Jenelle PiepmeierJenelle Piepmeier

[Ph.D. ME 1999]
Associate Professor
United States Naval Academy
Annapolis, Maryland


I really wanted to live in Atlanta, and I was excited about the opportunities for study and research at the Woodruff School. I saw professors using cameras and robots and that was the area of study I wanted to pursue. It is now the area in which I teach and research.

The practical nature of my work/research at GTRI really prepared me for my academic role at the Naval Academy. We don't have teaching assistants, and the hands-on skills I learned about interfacing equipment with computers have helped me immensely with guiding students through laboratory exercises and design projects. I loved Steve Dickerson's machine vision course that I took my first semester in graduate school, and I have developed a similar undergraduate course with a colleague here at the Naval Academy.
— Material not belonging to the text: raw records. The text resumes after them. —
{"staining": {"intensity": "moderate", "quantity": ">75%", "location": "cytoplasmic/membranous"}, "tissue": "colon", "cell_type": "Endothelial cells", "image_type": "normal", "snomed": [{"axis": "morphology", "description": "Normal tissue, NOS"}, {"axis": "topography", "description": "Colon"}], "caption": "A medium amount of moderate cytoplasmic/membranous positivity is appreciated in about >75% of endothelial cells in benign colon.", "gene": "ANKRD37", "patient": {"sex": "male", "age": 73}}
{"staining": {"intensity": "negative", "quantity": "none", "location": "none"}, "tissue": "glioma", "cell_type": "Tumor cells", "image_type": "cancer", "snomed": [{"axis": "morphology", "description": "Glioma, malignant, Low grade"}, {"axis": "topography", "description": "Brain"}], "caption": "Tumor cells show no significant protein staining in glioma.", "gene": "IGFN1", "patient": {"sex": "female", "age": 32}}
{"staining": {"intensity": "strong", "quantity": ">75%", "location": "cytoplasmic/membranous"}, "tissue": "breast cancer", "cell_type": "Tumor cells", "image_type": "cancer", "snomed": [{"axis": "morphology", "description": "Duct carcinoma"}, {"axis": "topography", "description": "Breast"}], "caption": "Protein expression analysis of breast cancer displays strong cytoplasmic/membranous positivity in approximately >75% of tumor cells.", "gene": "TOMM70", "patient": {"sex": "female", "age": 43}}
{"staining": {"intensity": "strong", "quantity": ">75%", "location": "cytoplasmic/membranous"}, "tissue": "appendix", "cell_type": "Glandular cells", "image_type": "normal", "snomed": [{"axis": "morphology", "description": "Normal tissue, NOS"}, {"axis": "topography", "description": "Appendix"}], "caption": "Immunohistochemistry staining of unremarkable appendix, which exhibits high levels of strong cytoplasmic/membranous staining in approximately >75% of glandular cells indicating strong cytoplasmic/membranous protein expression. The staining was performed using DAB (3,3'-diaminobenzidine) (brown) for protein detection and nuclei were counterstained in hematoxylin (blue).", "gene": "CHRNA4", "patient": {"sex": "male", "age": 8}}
My advisor, Harvey Lipkin, was supremely helpful in guiding me through the process of writing my thesis and subsequent journal articles and conference papers. Even after graduation, he has been very helpful in collaborating on articles. When I tell people I have a Ph.D. from the Woodruff School at Georgia Tech, the impressed look on their faces indicates the respect that the program has earned. As a student, I was aware that students from other majors got far less departmental support. I'm not just referring to monetary support; the writing, funding, how-to-passthe-qualifiers, and how-to-land-a-job seminars were very beneficial to me. I've also read books and articles documenting nightmarish experiences for female engineering graduate students at other schools, but they were not experiences to which I could relate. I always felt like I was treated with dignity and fairness by the Woodruff faculty.

I absolutely loved living in Atlanta. I loved sailing with the Georgia Tech Sailing Club, eating in Thai restaurants, and prowling through the Buckhead estate sales in search of a bargain.